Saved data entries
*****

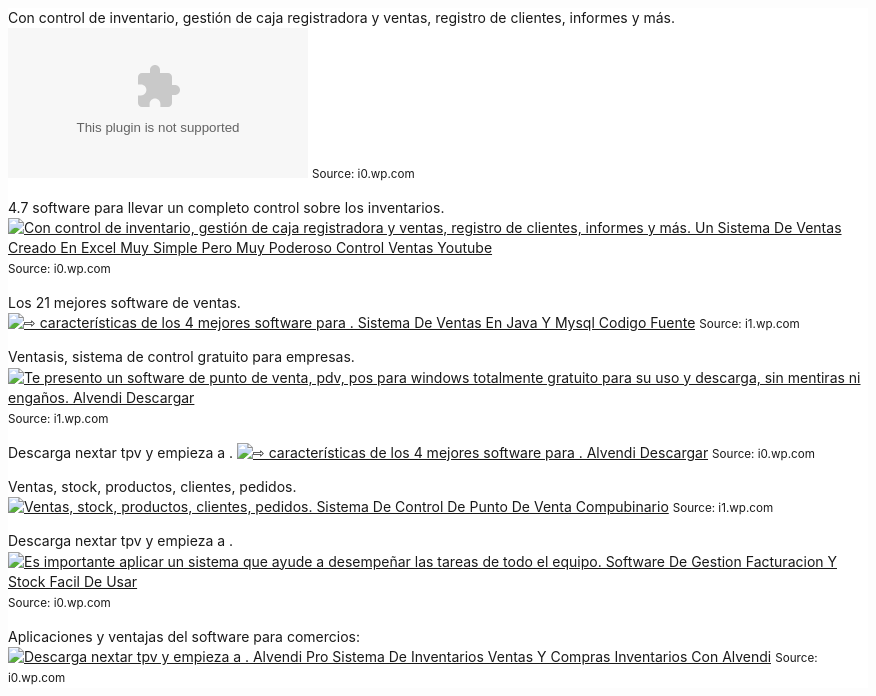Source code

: Con control de inventario, gestión de caja registradora y ventas, registro de clientes, informes y más.
[![Logo canvus, software gratuito para control de ventas e inventario. Macro Registro De Compras Y Ventas En Excel Gratis Romero Consult](https://i1.wp.com/romeroconsult.com "Macro Registro De Compras Y Ventas En Excel Gratis Romero Consult")](https://i0.wp.com/romeroconsult.com/wp-content/uploads/2019/07/compras-copia.png)
<small>Source: i0.wp.com</small>

4.7 software para llevar un completo control sobre los inventarios.
[![Con control de inventario, gestión de caja registradora y ventas, registro de clientes, informes y más. Un Sistema De Ventas Creado En Excel Muy Simple Pero Muy Poderoso Control Ventas Youtube](https://i1.wp.com/RUyAroe_aVgqBM "Un Sistema De Ventas Creado En Excel Muy Simple Pero Muy Poderoso Control Ventas Youtube")](https://i0.wp.com/i.ytimg.com/vi/JUNSnzaV8YU/maxresdefault.jpg)
<small>Source: i0.wp.com</small>

Los 21 mejores software de ventas.
[![⇨ características de los 4 mejores software para . Sistema De Ventas En Java Y Mysql Codigo Fuente](https://i1.wp.com/encrypted-tbn0.gstatic.com/images?q=tbn:ANd9GcS2H_VUhRdklrlqMf7vzw5jKOARg9KEeizXPw&amp;usqp=CAU "Sistema De Ventas En Java Y Mysql Codigo Fuente")](https://i1.wp.com/codigofuente.io/wp-content/uploads/2018/08/Sistema-ventas-java-mysql.jpg)
<small>Source: i1.wp.com</small>

Ventasis, sistema de control gratuito para empresas.
[![Te presento un software de punto de venta, pdv, pos para windows totalmente gratuito para su uso y descarga, sin mentiras ni engaños. Alvendi Descargar](https://i0.wp.com/encrypted-tbn0.gstatic.com/images?q=tbn:ANd9GcRZqm-GNRUxe1ei1RAxflQlQ2qm5m2W_XhDIw&amp;usqp=CAU "Alvendi Descargar")](https://i1.wp.com/images.sftcdn.net/images/t_app-cover-l,f_auto/p/26a0faba-a4d8-11e6-82c3-00163ec9f5fa/4293080693/alvendi-screenshot.jpg)
<small>Source: i1.wp.com</small>

Descarga nextar tpv y empieza a .
[![⇨ características de los 4 mejores software para . Alvendi Descargar](https://i1.wp.com/encrypted-tbn0.gstatic.com/images?q=tbn:ANd9GcRD-c1YWIF_ynMHfzQXr2rPEwLs8PIxoUkqCQ&amp;usqp=CAU "Alvendi Descargar")](https://i0.wp.com/images.sftcdn.net/images/t_app-cover-l,f_auto/p/26a0faba-a4d8-11e6-82c3-00163ec9f5fa/3938958294/alvendi-screenshot.jpg)
<small>Source: i0.wp.com</small>

Ventas, stock, productos, clientes, pedidos.
[![Ventas, stock, productos, clientes, pedidos. Sistema De Control De Punto De Venta Compubinario](https://i0.wp.com/encrypted-tbn0.gstatic.com/images?q=tbn:ANd9GcQ3lXQbR99vO7Ujj6tkaWIsz6yWw0vJZZDN3sgID60Bx0CTVmjAzCGTqwMrxGiSY-MIHIQ&amp;usqp=CAU "Sistema De Control De Punto De Venta Compubinario")](https://i1.wp.com/compubinario.com/wp-content/uploads/2019/06/Sistema-de-Control-de-Punto-de-Venta.jpg)
<small>Source: i1.wp.com</small>

Descarga nextar tpv y empieza a .
[![Es importante aplicar un sistema que ayude a desempeñar las tareas de todo el equipo. Software De Gestion Facturacion Y Stock Facil De Usar](https://i0.wp.com/encrypted-tbn0.gstatic.com/images?q=tbn:ANd9GcRjnaxcFir3q1o-35NGEIaE62MdvYE7J_M0Jb7IyL2OmGLMyrYoHzVnxde6YyBdC7y3jT4&amp;usqp=CAU "Software De Gestion Facturacion Y Stock Facil De Usar")](https://i0.wp.com/uploads-ssl.webflow.com/575edfeea4bf5b9f21de5618/579fc2d276d33de33365bd02_modulo-manejo-clientes-crm.png)
<small>Source: i0.wp.com</small>

Aplicaciones y ventajas del software para comercios:
[![Descarga nextar tpv y empieza a . Alvendi Pro Sistema De Inventarios Ventas Y Compras Inventarios Con Alvendi](https://i1.wp.com/encrypted-tbn0.gstatic.com/images?q=tbn:ANd9GcTss6NWpw2CuxfAduz27SNETPytWyrIT5rthlkkNmrNr-KcwtO-jVILm5MGlb8aPKwsfl0&amp;usqp=CAU "Alvendi Pro Sistema De Inventarios Ventas Y Compras Inventarios Con Alvendi")](https://i0.wp.com/sistemaspaez.com/wp-content/uploads/2013/10/alvendipro03.jpg)
<small>Source: i0.wp.com</small>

*****

- [TASK TO CARRY OUT]: What lines in the data above contain the word "informes"? Copy them all.

- [ANSWER SPACE]:
: Con control de inventario, gestión de caja registradora y ventas, registro de clientes, informes y más.
[![Con control de inventario, gestión de caja registradora y ventas, registro de clientes, informes y más. Un Sistema De Ventas Creado En Excel Muy Simple Pero Muy Poderoso Control Ventas Youtube](https://i1.wp.com/RUyAroe_aVgqBM "Un Sistema De Ventas Creado En Excel Muy Simple Pero Muy Poderoso Control Ventas Youtube")](https://i0.wp.com/i.ytimg.com/vi/JUNSnzaV8YU/maxresdefault.jpg)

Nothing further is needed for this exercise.